夫が「この日は当直になると言った3日間を、ベタ付きで調査をしてほしい」とのことでしたので、その日を狙って準備をしました。

東京23区内の高級住宅地にある一戸建ての前で張り込みをスタート。この家は、歩美さんの親族が所有しており、有名な建築家が設計したとかで、おしゃれな雰囲気です。「親族から相場より少し安く借りられるからこの街に住めるんです」と話していたことを思い出しました。夫の実家は、代々官僚が多いとのこと、「夫は東大に入れなかったから、一浪して医学部に入ったことがコンプレックスみたいです」とも歩美さんは言っていました。

夫は車の運転が苦手なので、徒歩での尾行です。朝7時に夫と歩美さん、娘が出てきました。3人で話しながら駅に向かっています。夫と娘は仲が良く、笑い声も聞こえてくる。ペアの探偵が「このお嬢さんに不倫がバレたら、結構大変なことになりそうですね」とポツリ。これまでの仕事を通じ、多感な時期の子供が親の恋愛を知り、関係が悪化するケースはたくさんありました。歩美さんが夫の浮気を察知し、すぐに火消しをする鋭さに、改めて感心してしまいました。

3人は大きな駅で別れ、それぞれの勤務先へ。夫は郊外方面に向かう電車に乗ります。身長は180センチ近くあり、お腹も出ていません。歩美さんは「転職まで地味で太ったおっさんだった」と言っていましたが、今はそんな気配はまったくありません。清潔感と優しさが漂っていて、モテそうです。駅から脇目も降らずに勤務先に入って行きました。

1本1万円のシャンパンを…

病院から夫が出てきたのは18時でした。まっすぐ帰れば自宅に19時過ぎには着きます。それなのに夫は渋谷駅で下車。駅の壁にもたれて、スマホを20分ほど凝視しつつ、何かを調べています。何枚かスクリーンショットをとって、デパ地下の食材売り場に移動。

鮮魚店で鯛を購入し、鱗を取ってもらっている間にニンニクやオリーブオイル、ハーブと1本1万円もするシャンパンを買いました。そして鯛をピックアップしてからバスに乗ってあるマンションに入って行ったのです。

おそらく、レシピサイトを見ながら、アクアパッツアの作り方を調べていたのでしょう。夫は家では一切料理しないことは聞いていたので、この様子を歩美さんが知ったら、ますます怒り、傷つくと感じてしまいました。

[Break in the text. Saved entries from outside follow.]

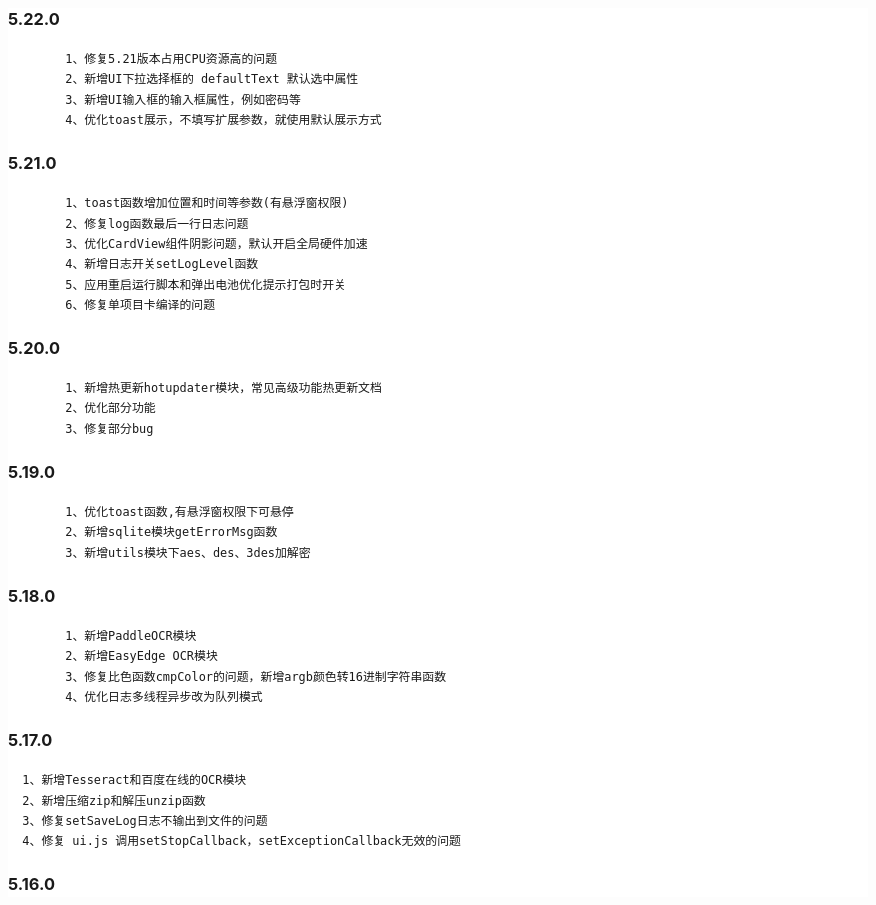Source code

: ### 5.22.0

```text
        1、修复5.21版本占用CPU资源高的问题
        2、新增UI下拉选择框的 defaultText 默认选中属性
        3、新增UI输入框的输入框属性，例如密码等
        4、优化toast展示，不填写扩展参数，就使用默认展示方式
```

### 5.21.0

```text
        1、toast函数增加位置和时间等参数(有悬浮窗权限)
        2、修复log函数最后一行日志问题
        3、优化CardView组件阴影问题，默认开启全局硬件加速
        4、新增日志开关setLogLevel函数
        5、应用重启运行脚本和弹出电池优化提示打包时开关
        6、修复单项目卡编译的问题
```

### 5.20.0

```text
        1、新增热更新hotupdater模块，常见高级功能热更新文档
        2、优化部分功能
        3、修复部分bug
```

### 5.19.0

```text
        1、优化toast函数,有悬浮窗权限下可悬停
        2、新增sqlite模块getErrorMsg函数
        3、新增utils模块下aes、des、3des加解密
```

### 5.18.0

```text
        1、新增PaddleOCR模块
        2、新增EasyEdge OCR模块
        3、修复比色函数cmpColor的问题，新增argb颜色转16进制字符串函数
        4、优化日志多线程异步改为队列模式
```

### 5.17.0

```text
  1、新增Tesseract和百度在线的OCR模块
  2、新增压缩zip和解压unzip函数
  3、修复setSaveLog日志不输出到文件的问题
  4、修复 ui.js 调用setStopCallback，setExceptionCallback无效的问题
```

### 5.16.0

このマンションはセキュリティがしっかりしており、中に入ることはできません。カメラを仕掛けて待機していると、翌日の12時に夫と女性が腕を組んで出てきました。女性は落ち着いた雰囲気の整った顔立ちの女性で、歩美さんに似ています。2人は新宿駅までタクシーで向かい、ロマンスカーに乗りました。平日だったのでガラガラで、2人の会話を聞くことができました。どうも、この日は女性の誕生日のようで、夫は「あなたの誕生日を一緒に祝えるなんてうれしい」などと言っています。会話から夫が昨晩、アクアパッツアを作り、2人でお祝いしたことも分かりました。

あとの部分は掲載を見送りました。